Quelques questions à propos de Le Syndrome de Palo Alto  


27/02/2020

Comment aborder aujourd`hui la question des nouvelles technologies sans en faire un éloge béat, ou au contraire une critique systématique ? Loïc Hecht a peut-être trouvé la parade à travers son premier roman, une fiction "à l`américaine" très dense et intelligente à propos des GAFAM. A travers quelques personnages (Luz la cam-girl, Marc l`ex start-upper, Anton le journaliste aux dents longues), il décrit l`impact sur le réel de ces entreprises du virtuel, notamment à San Francisco. Ou comment ce "syndrome de Palo Alto", qui nous transforme en utilisateurs dépendants aux nouvelles technologies, s`impose à nous au quotidien. Voici une interview de l`auteur pour plonger dans ce maillage numérique et ses effets.

Dans ce premier roman très dense, vous vous attaquez à un sujet ultra contemporain : l’impact délétère des GAFAM, et plus généralement des nouvelles technologies, sur nos vies et les espaces que nous habitons. Quelle a été la genèse de ce livre, et votre parcours d’auteur de son écriture jusqu’à sa publication ?

Je suis devenu journaliste dans la seconde moitié des années 2000, à un moment où le numérique commençait à mordre dans tous les compartiments de nos vies. Nous étions alors à l’apogée de l’époque des blogs, au cœur d’une révolution : le Web 2.0. Piliers de cette grand-messe participative, les blogs étaient un moyen d’expression incontournable.
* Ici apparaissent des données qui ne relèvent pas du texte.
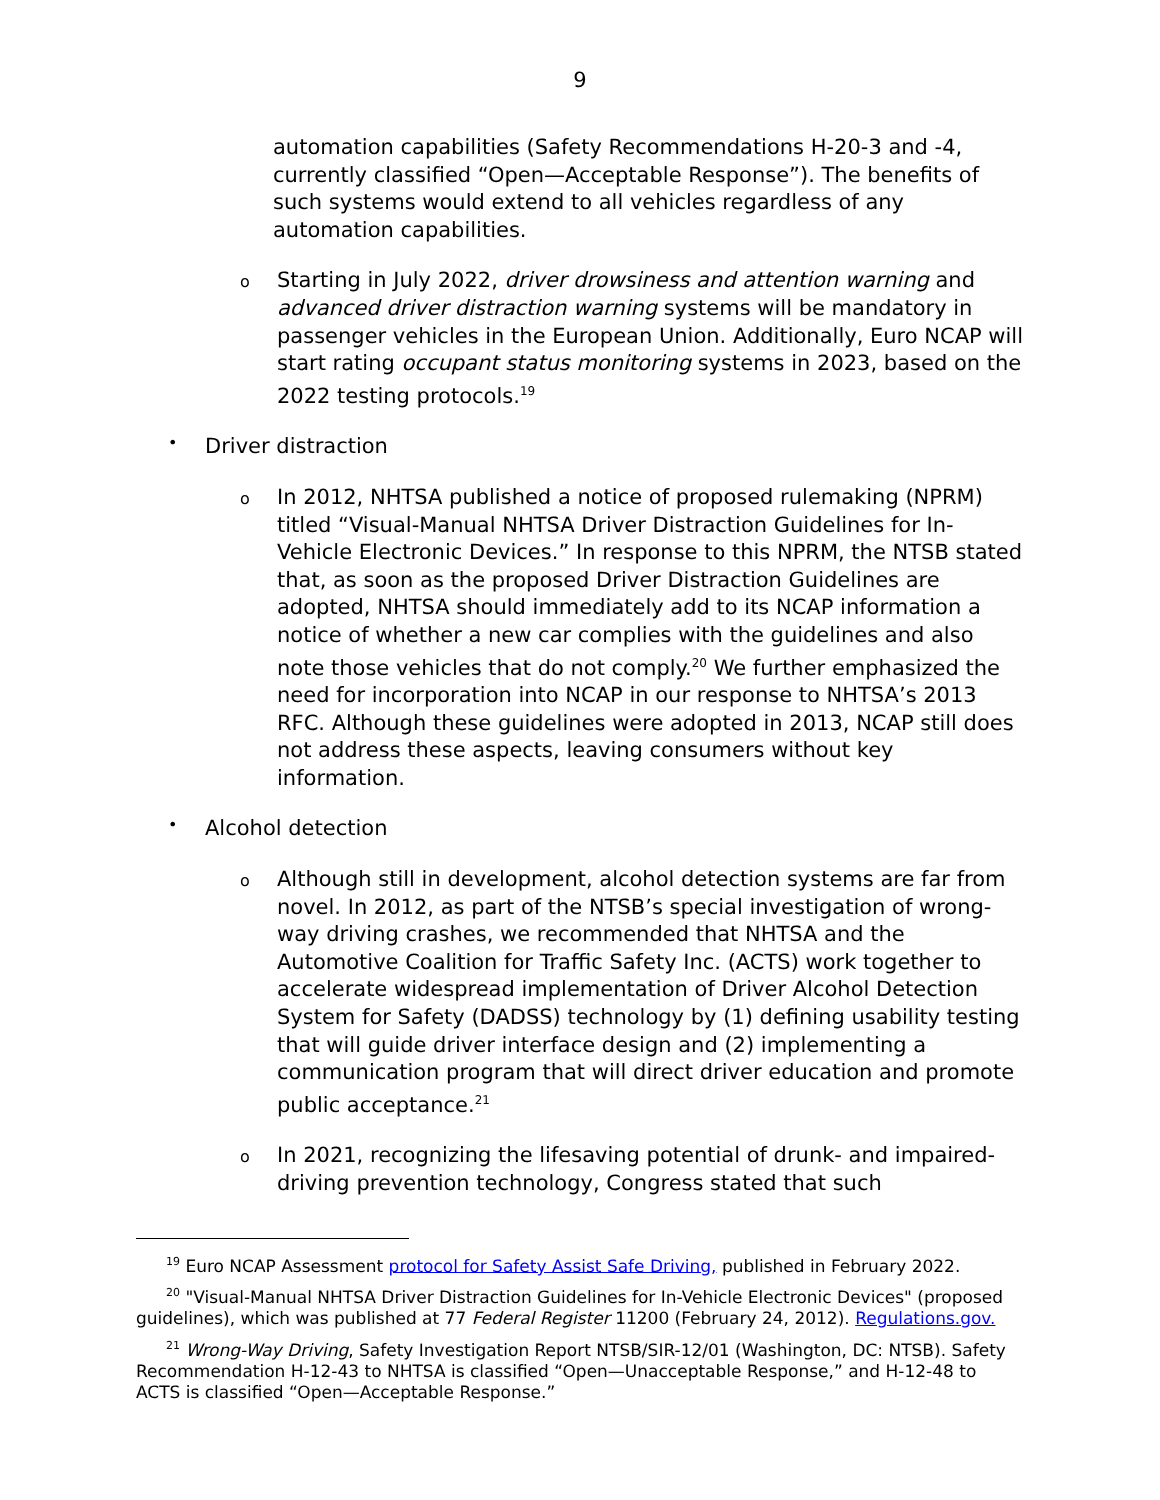9
automation capabilities (Safety Recommendations H-20-3 and -4, currently classified “Open—Acceptable Response”). The benefits of such systems would extend to all vehicles regardless of any automation capabilities.
o
Starting in July 2022, driver drowsiness and attention warning and advanced driver distraction warning systems will be mandatory in passenger vehicles in the European Union. Additionally, Euro NCAP will start rating occupant status monitoring systems in 2023, based on the 2022 testing protocols.<sup>19</sup>
•
Driver distraction
o
In 2012, NHTSA published a notice of proposed rulemaking (NPRM) titled “Visual-Manual NHTSA Driver Distraction Guidelines for In-Vehicle Electronic Devices.” In response to this NPRM, the NTSB stated that, as soon as the proposed Driver Distraction Guidelines are adopted, NHTSA should immediately add to its NCAP information a notice of whether a new car complies with the guidelines and also note those vehicles that do not comply.<sup>20</sup> We further emphasized the need for incorporation into NCAP in our response to NHTSA’s 2013 RFC. Although these guidelines were adopted in 2013, NCAP still does not address these aspects, leaving consumers without key information.
•
Alcohol detection
o
Although still in development, alcohol detection systems are far from novel. In 2012, as part of the NTSB’s special investigation of wrong-way driving crashes, we recommended that NHTSA and the Automotive Coalition for Traffic Safety Inc. (ACTS) work together to accelerate widespread implementation of Driver Alcohol Detection System for Safety (DADSS) technology by (1) defining usability testing that will guide driver interface design and (2) implementing a communication program that will direct driver education and promote public acceptance.<sup>21</sup>
o
In 2021, recognizing the lifesaving potential of drunk- and impaired-driving prevention technology, Congress stated that such
<sup>19</sup> Euro NCAP Assessment protocol for Safety Assist Safe Driving, published in February 2022.
<sup>20</sup> "Visual-Manual NHTSA Driver Distraction Guidelines for In-Vehicle Electronic Devices" (proposed guidelines), which was published at 77 Federal Register 11200 (February 24, 2012). Regulations.gov.
<sup>21</sup> Wrong-Way Driving, Safety Investigation Report NTSB/SIR-12/01 (Washington, DC: NTSB). Safety Recommendation H-12-43 to NHTSA is classified “Open—Unacceptable Response,” and H-12-48 to ACTS is classified “Open—Acceptable Response.”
Autofiction, politique, cuisine, musique, web marketing, humour potache… tout le monde avait tout à coup un truc à raconter. Et pour ceux qui n’avaient pas créé leur espace propre d’expression, il restait les commentaires. J’ai pris le train de l’écriture à ce moment-là, en créant un blog qui s’appelait Abstrait ? Concret. Comme pas mal de jeunes journalistes, j’étais fasciné par Hunter S. Thompson. La lecture de la compilation de ses lettres, Gonzo Highway en français, m’avait retourné la tête. J’ai donc tenté d’imaginer un dispositif qui s’inscrive dans cette veine littéraire, et j’ai écrit un certain nombre d’articles expérientiels loufoques, empreints d’interactions humaines numériques : passer vingt-quatre heures devant la télé à live-blogguer, explorer les tréfonds sociologiques de Chatroulette en jouant différents rôles…
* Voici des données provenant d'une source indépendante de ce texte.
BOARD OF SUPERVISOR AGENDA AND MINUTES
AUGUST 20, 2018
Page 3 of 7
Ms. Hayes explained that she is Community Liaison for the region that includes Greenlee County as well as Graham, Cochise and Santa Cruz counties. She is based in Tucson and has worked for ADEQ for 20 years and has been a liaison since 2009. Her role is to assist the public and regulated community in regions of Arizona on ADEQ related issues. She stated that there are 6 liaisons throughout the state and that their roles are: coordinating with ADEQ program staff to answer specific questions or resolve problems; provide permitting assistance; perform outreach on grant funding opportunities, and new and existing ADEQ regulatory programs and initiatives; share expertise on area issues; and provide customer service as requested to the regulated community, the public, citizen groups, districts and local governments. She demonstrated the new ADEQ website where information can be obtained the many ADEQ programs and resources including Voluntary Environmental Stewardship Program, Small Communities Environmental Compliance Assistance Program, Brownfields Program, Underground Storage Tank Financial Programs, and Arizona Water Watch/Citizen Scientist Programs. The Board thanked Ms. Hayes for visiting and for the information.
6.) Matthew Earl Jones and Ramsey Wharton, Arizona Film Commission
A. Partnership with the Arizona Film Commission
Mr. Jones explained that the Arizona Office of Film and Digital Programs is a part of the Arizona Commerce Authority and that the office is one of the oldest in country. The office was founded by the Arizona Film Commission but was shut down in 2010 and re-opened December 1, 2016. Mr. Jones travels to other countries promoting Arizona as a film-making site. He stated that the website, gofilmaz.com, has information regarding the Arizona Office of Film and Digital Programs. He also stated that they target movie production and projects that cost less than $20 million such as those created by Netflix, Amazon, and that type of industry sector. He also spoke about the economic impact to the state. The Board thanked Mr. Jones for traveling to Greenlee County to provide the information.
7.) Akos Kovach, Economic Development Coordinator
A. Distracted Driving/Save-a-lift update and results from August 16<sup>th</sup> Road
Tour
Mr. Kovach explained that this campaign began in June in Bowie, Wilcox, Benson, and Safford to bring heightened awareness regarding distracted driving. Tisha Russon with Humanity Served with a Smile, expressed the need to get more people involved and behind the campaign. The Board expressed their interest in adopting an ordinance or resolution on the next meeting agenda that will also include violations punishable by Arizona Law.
Puis, j’ai délaissé cette approche digital gonzo pour me frotter au réel et explorer les marges de notre monde. Je suis parti faire des reportages sur des paysans en Amazonie, des jeunes Islandais qui réinventaient leur société après un krach monumental, des migrants subsahariens à la dérive au nord de l’Afrique, des SDF qui se réintégraient en jouant au foot à New York, des scientifiques qui construisaient des trous pour enterrer des déchets nucléaires en Finlande, des archéologues à la petite semaine persuadés d’avoir découvert des pyramides en Bosnie, etc. Pour autant, je n’ai jamais perdu mon attrait pour la dimension cybernétique de notre monde. En parallèle, j’ai donc bossé sur des enquêtes faisant le trait d’union entre mon attrait pour les marges et la culture numérique. Je me suis immergé dans le porno français pour raconter l’histoire derrière le site le plus en vue de cette galaxie : Jacquie et Michel, je suis allé dans la Silicon Valley à la rencontre des figures transhumanistes qui voudraient rendre l’humain immortel, etc.
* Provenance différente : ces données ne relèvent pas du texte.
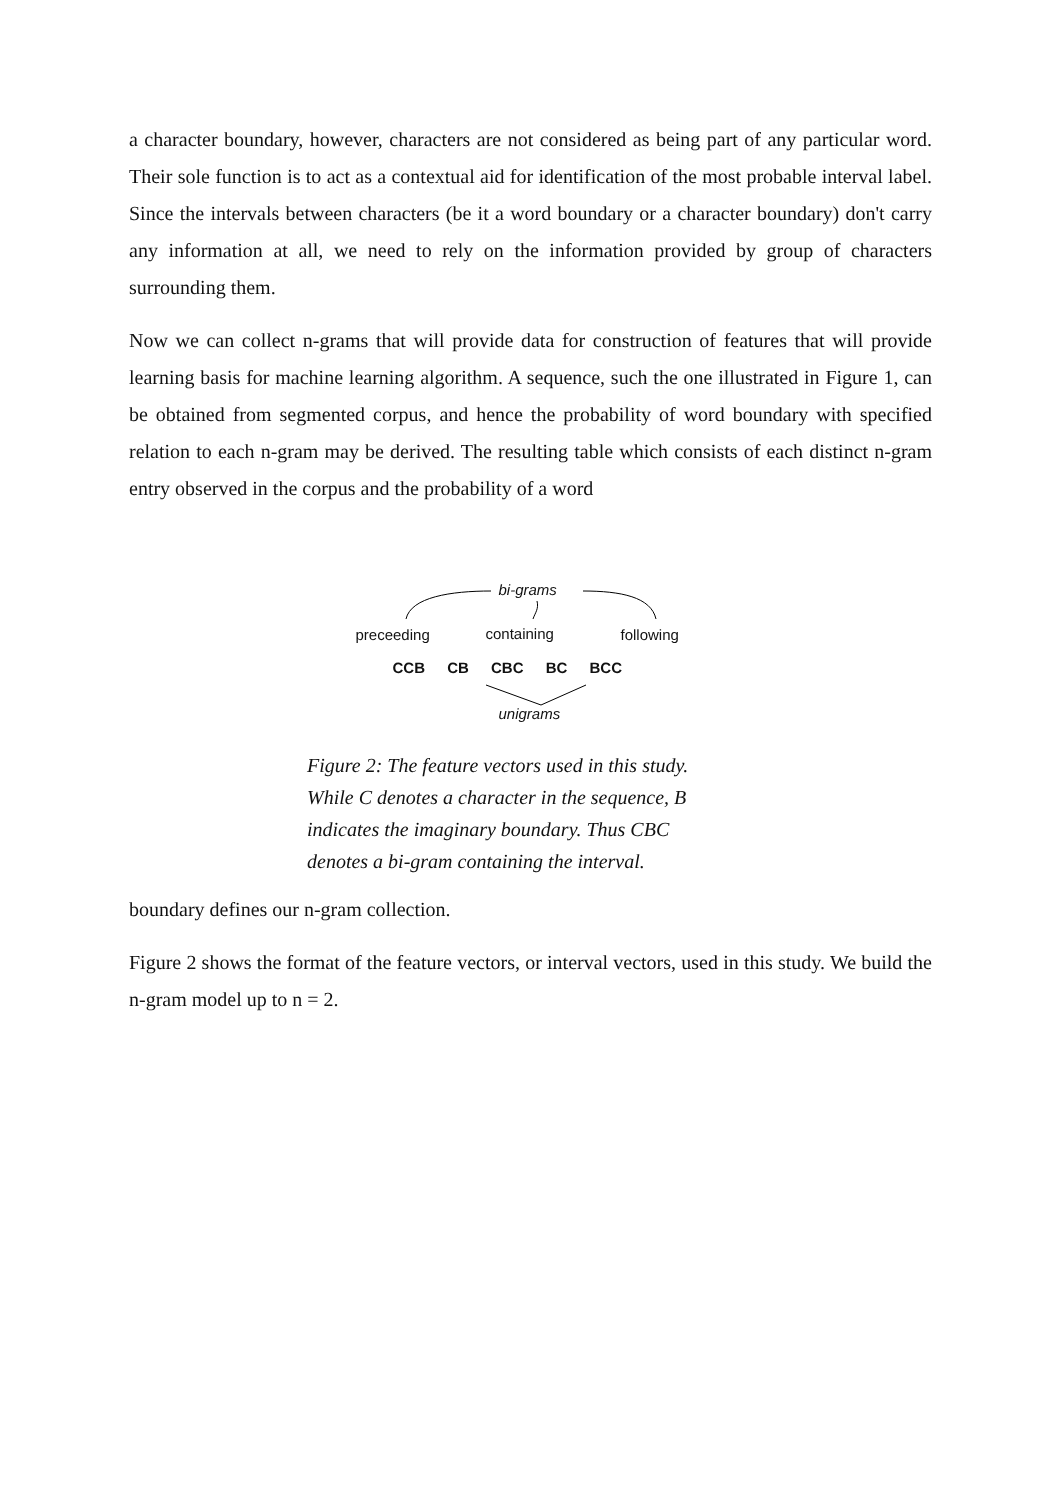a character boundary, however, characters are not considered as being part of any particular word. Their sole function is to act as a contextual aid for identification of the most probable interval label. Since the intervals between characters (be it a word boundary or a character boundary) don't carry any information at all, we need to rely on the information provided by group of characters surrounding them.
Now we can collect n-grams that will provide data for construction of features that will provide learning basis for machine learning algorithm. A sequence, such the one illustrated in Figure 1, can be obtained from segmented corpus, and hence the probability of word boundary with specified relation to each n-gram may be derived. The resulting table which consists of each distinct n-gram entry observed in the corpus and the probability of a word
bi-grams
preceeding containing following
CCB CB CBC BC BCC
unigrams
Figure 2: The feature vectors used in this study. While C denotes a character in the sequence, B indicates the imaginary boundary. Thus CBC denotes a bi-gram containing the interval.
boundary defines our n-gram collection.
Figure 2 shows the format of the feature vectors, or interval vectors, used in this study. We build the n-gram model up to n = 2.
Et voilà qui nous amène à la genèse de ce roman. Courant 2014, dans le cadre de ma veille sur ces sujets, j’ai découvert l’existence d’un groupe d’activistes anti-tech à San Francisco. Cette poignée de jeunes gens sanglés dans des vêtements sombres, le visage dissimulé par des foulards, entravaient les navettes affrétées par les Google, Facebook, Microsoft, Apple, Yahoo, etc., pour convoyer leurs employés vers les bureaux de la Silicon Valley. Ils revendiquaient leurs actions avec des communiqués empruntant sa signature à un groupe fictif de terroristes luddites issu d’un roman de Thomas Pynchon : « The Counterforce ». Pendant plusieurs mois, la Counterforce multiplia les provocations. Blocages de bus à répétition, harcèlement de start-uppers devant chez eux pour dénoncer la hausse des loyers et les expulsions de locataires, demande de rançon à Google en échange d’un « cessez-le-feu » : chaque agissement du groupuscule dénonçait le poison que la Silicon Valley – en tant qu’industrie, courant idéologique et caste économique – supposait pour la mixité sociale de San Francisco. En novembre 2014, je suis parti là-bas, pour plusieurs semaines de travail préparatoire, sur les traces encore fumantes de la Counterforce. Ce voyage fut l’occasion d’une immersion dans cette réalité qui allait devenir le cadre géographique et idéologique du roman. J’ai traîné sur les lieux de travail et de vie de la Silicon Valley, je me suis entretenu avec des employés d’Uber, de Google, de Facebook, et aussi avec les journalistes Web qui avaient couvert cette affaire. J’ai exploré Berkeley, Oakland, Stanford, Palo Alto, Mountain View. Et j’ai convaincu ces hommes et ces femmes qui avaient fait trembler la Silicon Valley de me raconter leur lutte, de me montrer leur ville sous l’angle des luttes sociales. Et plutôt que de raconter cela dans un article ou un documentaire, je sentais que c’était le point de départ pour développer une histoire plus ambitieuse, avec plus de parti-pris personnels, en ayant la possibilité de me soustraire aux contraintes du journalisme pour aller vers une forme de récit plus subjective que jamais, en mettant en scène les tiraillements de ma génération face à l’utilisation de la technologie, mais en l’inscrivant dans un cadre narratif tout ce qu’il y avait de plus physique.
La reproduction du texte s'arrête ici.